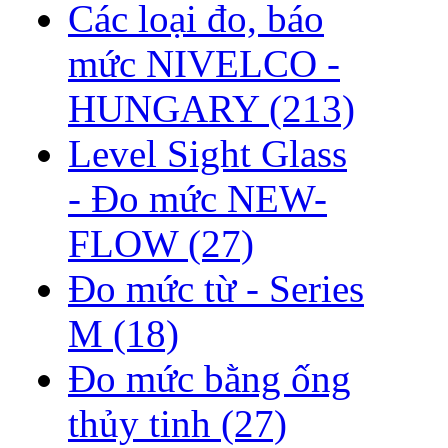
Các loại đo, báo
mức NIVELCO -
HUNGARY
(213)
Level Sight Glass
- Đo mức NEW-
FLOW
(27)
Đo mức từ - Series
M
(18)
Đo mức bằng ống
thủy tinh
(27)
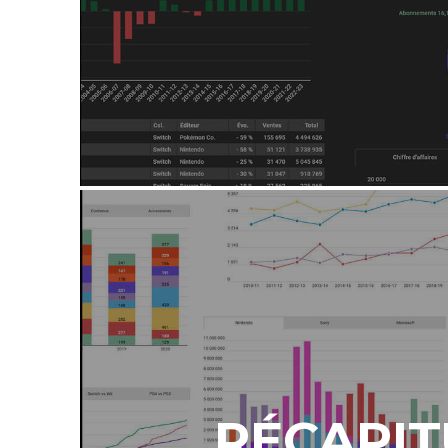
RÉCAPIT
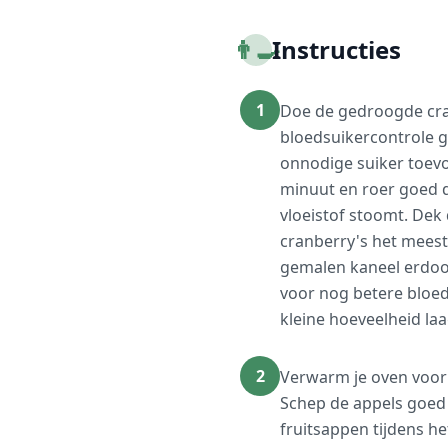
👨‍🍳
Instructies
1
Doe de gedroogde cra
bloedsuikercontrole g
onnodige suiker toev
minuut en roer goed do
vloeistof stoomt. Dek
cranberry's het meest
gemalen kaneel erdoor
voor nog betere bloed
kleine hoeveelheid la
2
Verwarm je oven voor
Schep de appels goed 
fruitsappen tijdens 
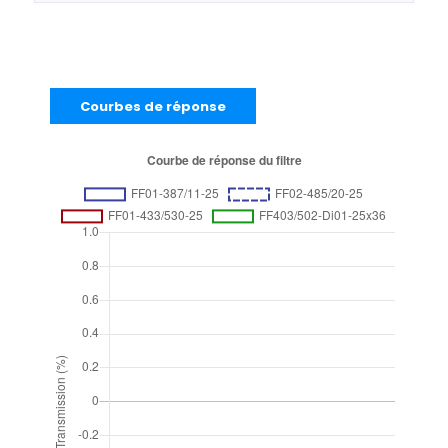
Courbes de réponse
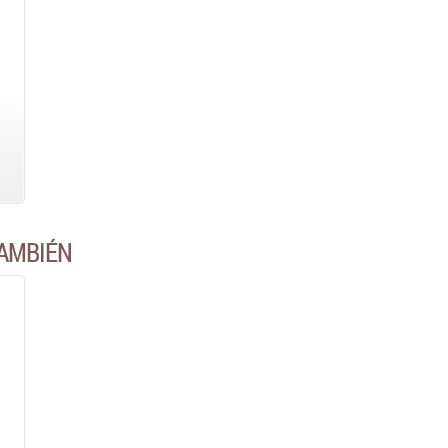
AMBIÉN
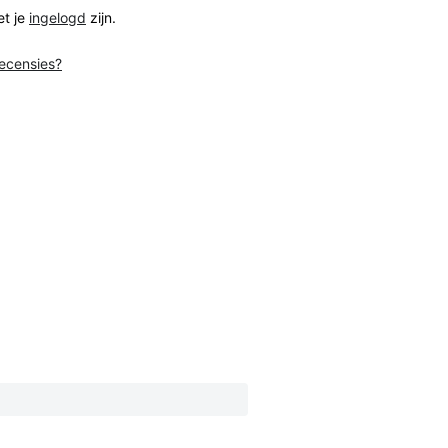
et je
ingelogd
zijn.
recensies?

————————

• [Written task]: Please reproduce the text of the listing, putting "Response curves" in place of "Courbes de réponse" and changing nothing else. Leave the pictures out.

• [Output for this exercise]:
Các loại đo, báo
mức NIVELCO -
HUNGARY
(213)
Level Sight Glass
- Đo mức NEW-
FLOW
(27)
Đo mức từ - Series
M
(18)
Đo mức bằng ống
thủy tinh
(27)
RÉCAPIT
👨‍🍳
Instructies
1
Doe de gedroogde cra
bloedsuikercontrole g
onnodige suiker toev
minuut en roer goed do
vloeistof stoomt. Dek
cranberry's het meest
gemalen kaneel erdoor
voor nog betere bloed
kleine hoeveelheid la
2
Verwarm je oven voor
Schep de appels goed 
fruitsappen tijdens 
Response curves
AMBIÉN
et je
ingelogd
zijn.
recensies?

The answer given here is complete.